Although he engaged in protected activity by complaining about
discriminatory comments, he could not show that his complaints motivated his
demotion, furlough or ultimate termination because there was no evidence that
any of the decisionmakers knew about his protected conduct:
However, as the district court found, [he] failed to present credible evidence that decisionmakers at FPI were aware of his complaints, or that his protected activities led to his demotion and termination. . . . Stated differently, [he] failed to establish that the protected activity and adverse employment action were causally connected.

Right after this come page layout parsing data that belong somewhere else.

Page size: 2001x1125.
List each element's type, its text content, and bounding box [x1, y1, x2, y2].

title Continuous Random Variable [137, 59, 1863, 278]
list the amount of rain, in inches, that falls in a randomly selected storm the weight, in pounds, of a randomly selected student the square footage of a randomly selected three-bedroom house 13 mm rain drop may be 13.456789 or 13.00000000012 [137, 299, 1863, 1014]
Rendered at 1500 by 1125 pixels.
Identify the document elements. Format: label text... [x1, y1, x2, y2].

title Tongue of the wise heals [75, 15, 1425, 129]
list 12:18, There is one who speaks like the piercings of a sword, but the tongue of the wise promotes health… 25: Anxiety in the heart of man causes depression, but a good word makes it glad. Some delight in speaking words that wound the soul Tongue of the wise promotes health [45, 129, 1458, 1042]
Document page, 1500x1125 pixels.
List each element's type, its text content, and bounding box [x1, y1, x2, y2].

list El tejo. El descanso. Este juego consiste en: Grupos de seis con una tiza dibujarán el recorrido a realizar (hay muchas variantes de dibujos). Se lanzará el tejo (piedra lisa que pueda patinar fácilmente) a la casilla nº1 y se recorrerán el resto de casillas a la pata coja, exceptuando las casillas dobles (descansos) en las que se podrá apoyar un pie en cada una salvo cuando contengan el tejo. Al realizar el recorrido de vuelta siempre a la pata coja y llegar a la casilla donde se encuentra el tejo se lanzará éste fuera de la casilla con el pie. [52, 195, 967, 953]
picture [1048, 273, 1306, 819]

Even if the plaintiff had complained to the decisionmakers,
he could not show that their justification for the employment actions was
pretext for unlawful discrimination or retaliation: “FPI provided legitimate
reasons for its adverse employment decisions. The company maintains that it
demoted [him] because he behaved inappropriately toward a temporary worker,
failed to comply with timekeeping policies, and exhibited poor leadership
skills.”
He does not dispute that he routinely failed to comply with company timekeeping policies and, on one occasion, left members of his team to handle a production crisis. Instead, [he] contends that his less-than-exemplary record did not justify the company’s decision to demote him. But as the district court correctly held, [he] cannot prove pretext by arguing that he thinks FPI made the wrong choice. . . . Instead, [he] was required to show that FPI’s “reasons [were] false [and] that retaliation was the real reason for the adverse action.” . . .
Moreover, [he] presented no evidence at the summary judgment stage or on appeal to rebut FPI’s stated reasons for his furlough and termination. To the contrary, [he] concedes that he was not the only person in his department who was furloughed, or whose position was eliminated to save costs in the aftermath of the COVID-19 pandemic.
. . ..
[He] failed to establish that unlawful discrimination motivated FPI’s decision to demote, furlough, and fire him. . . . As explained above, it is undisputed that [he] regularly failed to clock in and out, and that he left his team after a major production issue. His argument that those errors did not warrant demoting him are insufficient to establish pretext. And [he] did not provide any evidence suggesting that FPI used the COVID-19 pandemic as a cover-up for discrimination when it furloughed and fired him.